ФРАГМЕНТ ТЕКСТА.
————————

В очередной раз Люка Дебарг заставил спорить о себе, когда сыграл 29 марта 2016 концерт в БЗК, в рамках фестиваля Мстислава Ростроповича.
И если по поводу грандиозной сонаты Листа во втором отделении энтузиазм оказался почти всеобщим и мнения практически совпали, за редким исключением, то первое отделение концерта оставило значительную часть публики в недоумении. В аплодисментах недостатка не было, но недоумение читалось на лицах и слышалось потом в частных беседах.
Что это за странный Моцарт, созерцательный, будто замороженный? что за мирный девичий Шопен? Куда делся драматизм? Где фонтан эмоций? говоря стихами – таким ли мы Дебарга полюбили? Можно было сделать вывод, что если месседж и был получен, то только отчасти и не всеми. Это при том, что публика, заполнившая Большой зал до потолка, была очевидно квалифицированная, внимательная, почти не кашлявшая и только пару раз позвеневшая телефонами.

————————

ИСХОДНЫЕ МАТЕРИАЛЫ.
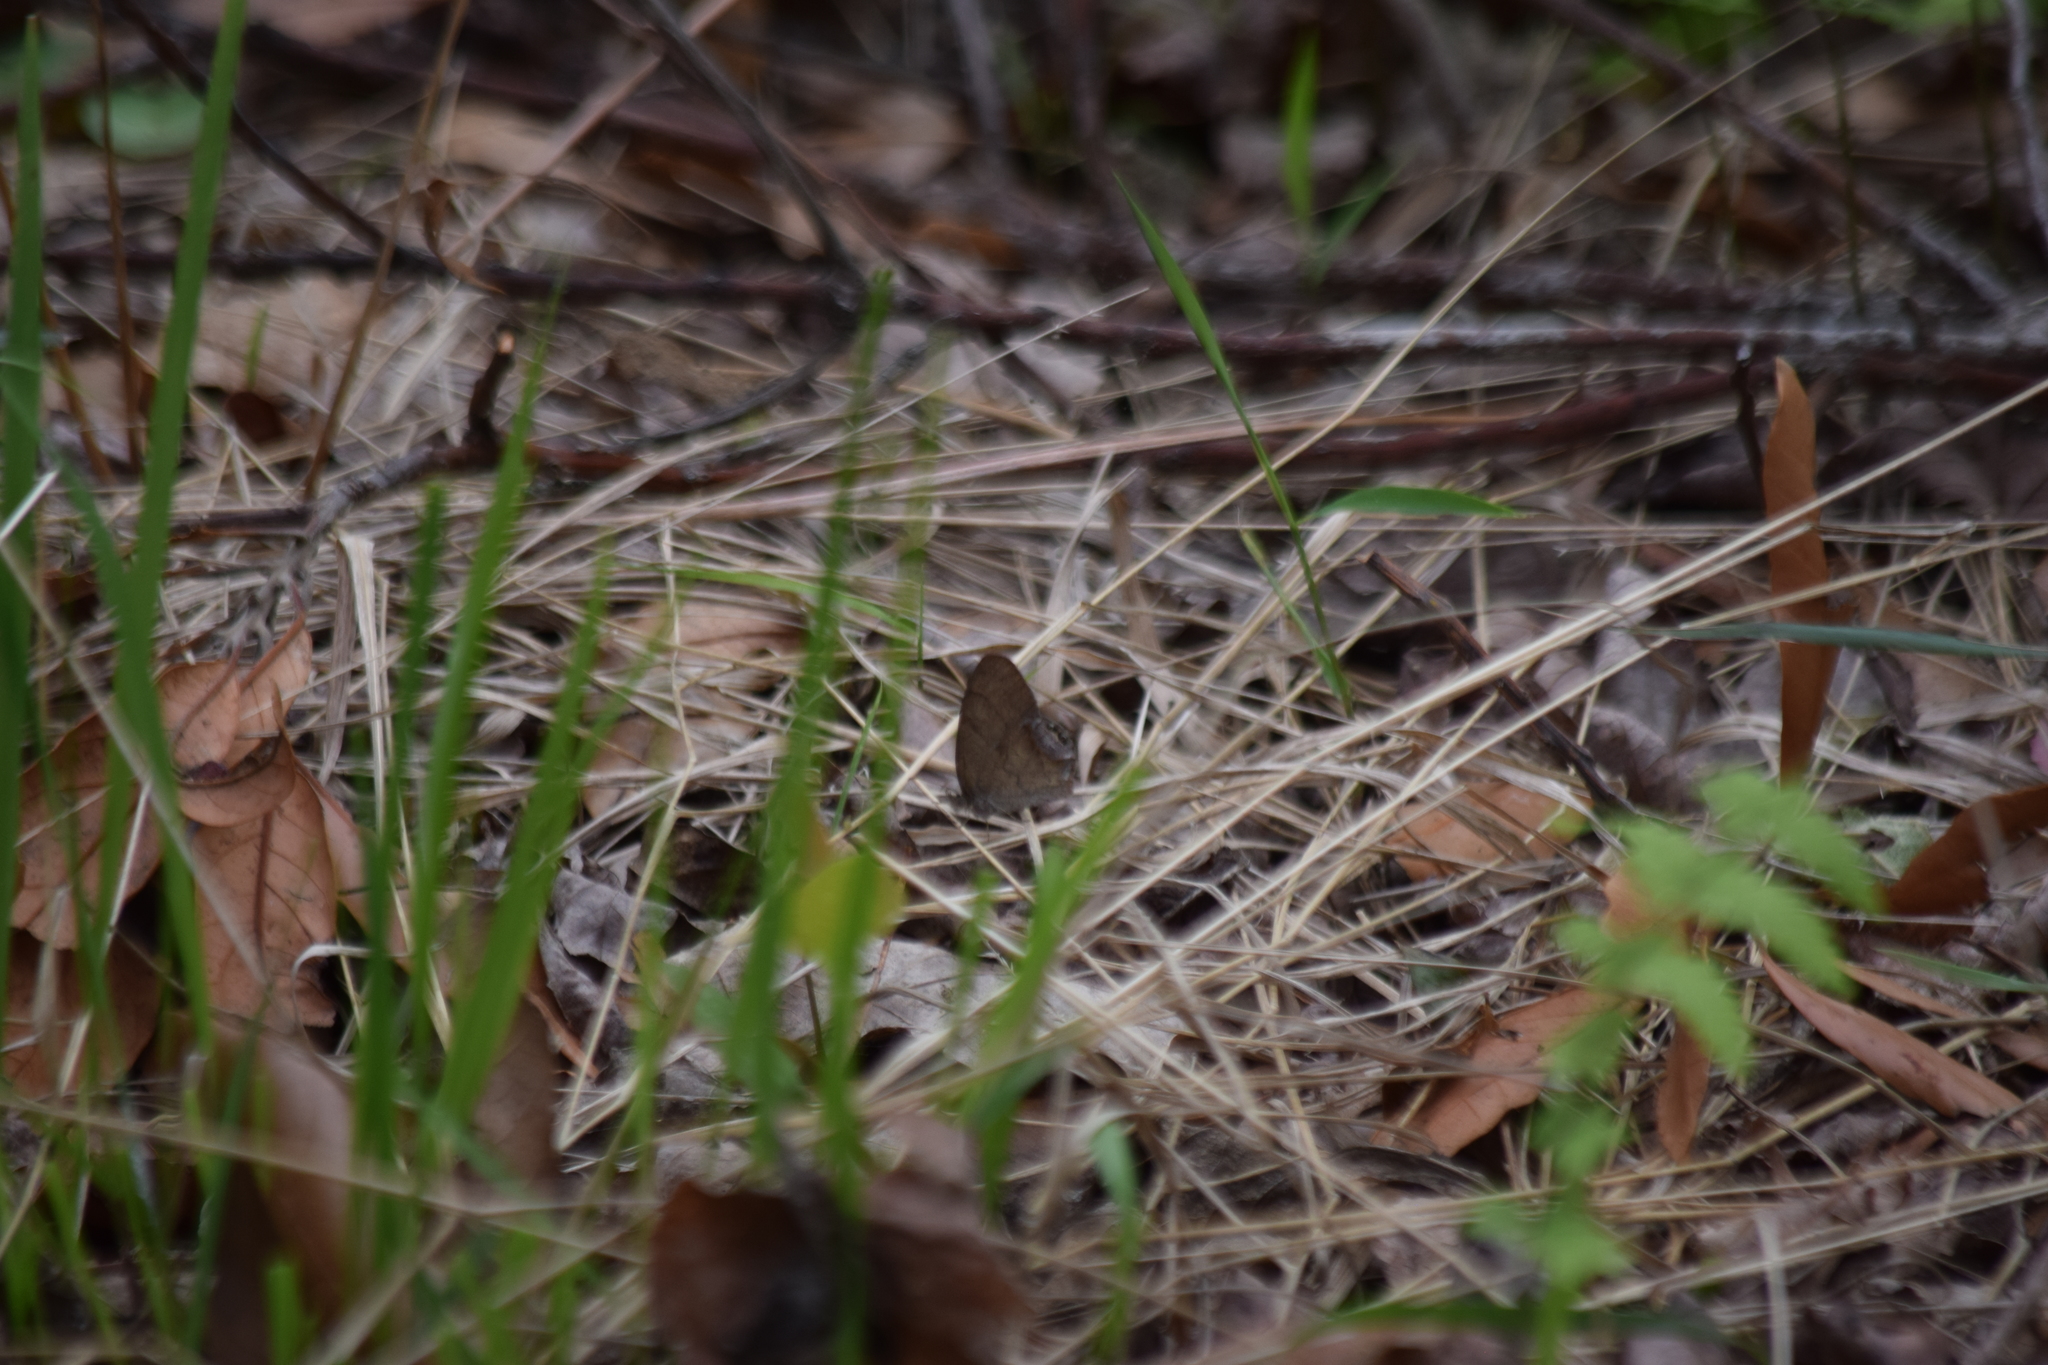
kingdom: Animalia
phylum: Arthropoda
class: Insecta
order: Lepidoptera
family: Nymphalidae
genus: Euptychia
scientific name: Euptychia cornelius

————————

ЗАДАНИЕ 1.
Ответьте по тексту о концерте:
(a) Когда и в рамках какого фестиваля Люка Дебарг сыграл концерт в БЗК?
(b) Какое произведение прозвучало во втором отделении?
(c) Как в тексте о концерте описано поведение публики, заполнившей Большой зал?
ЗАДАНИЕ 2. Выведите без изменений ту часть записей, которая начинается со строки, содержащей «phylum: Arthropoda», и продолжается до конца записей включительно.

РЕШЕНИЕ ЗАДАНИЯ 1.
(a) 29 марта 2016 года, в рамках фестиваля Мстислава Ростроповича.
(b) Грандиозная соната Листа.
(c) Публика была квалифицированная и внимательная, почти не кашляла, и только пару раз звенели телефоны.

РЕШЕНИЕ ЗАДАНИЯ 2.
phylum: Arthropoda
class: Insecta
order: Lepidoptera
family: Nymphalidae
genus: Euptychia
scientific name: Euptychia cornelius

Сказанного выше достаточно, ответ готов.